Assigned task —
Can you return every line of the items below unchanged, omitting the pictures?

(Items taken from a dataset)

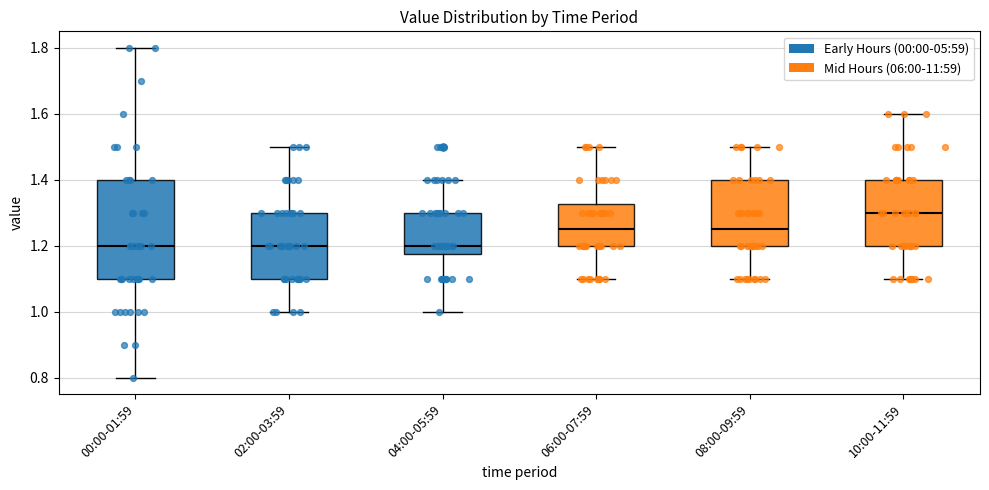

Reading left to right, transcribe this box plot: for each box, give where its median line is, the range the box spans, and where its two whiskers end, as read against the y-axis. The values are not printed on the chart, so give them approximately, as read against the axis.

00:00-01:59: median 1.20, box 1.10 to 1.40, whiskers 0.80 to 1.80
02:00-03:59: median 1.20, box 1.10 to 1.30, whiskers 1.00 to 1.50
04:00-05:59: median 1.20, box 1.18 to 1.30, whiskers 1.00 to 1.40
06:00-07:59: median 1.26, box 1.20 to 1.32, whiskers 1.10 to 1.50
08:00-09:59: median 1.26, box 1.20 to 1.40, whiskers 1.10 to 1.50
10:00-11:59: median 1.30, box 1.20 to 1.40, whiskers 1.10 to 1.60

Response to the task —
Reading left to right, transcribe this box plot: for each box, give where its median line is, the range the box spans, and where its two whiskers end, as read against the y-axis. The values are not printed on the chart, so give them approximately, as read against the axis.

00:00-01:59: median 1.20, box 1.10 to 1.40, whiskers 0.80 to 1.80
02:00-03:59: median 1.20, box 1.10 to 1.30, whiskers 1.00 to 1.50
04:00-05:59: median 1.20, box 1.18 to 1.30, whiskers 1.00 to 1.40
06:00-07:59: median 1.26, box 1.20 to 1.32, whiskers 1.10 to 1.50
08:00-09:59: median 1.26, box 1.20 to 1.40, whiskers 1.10 to 1.50
10:00-11:59: median 1.30, box 1.20 to 1.40, whiskers 1.10 to 1.60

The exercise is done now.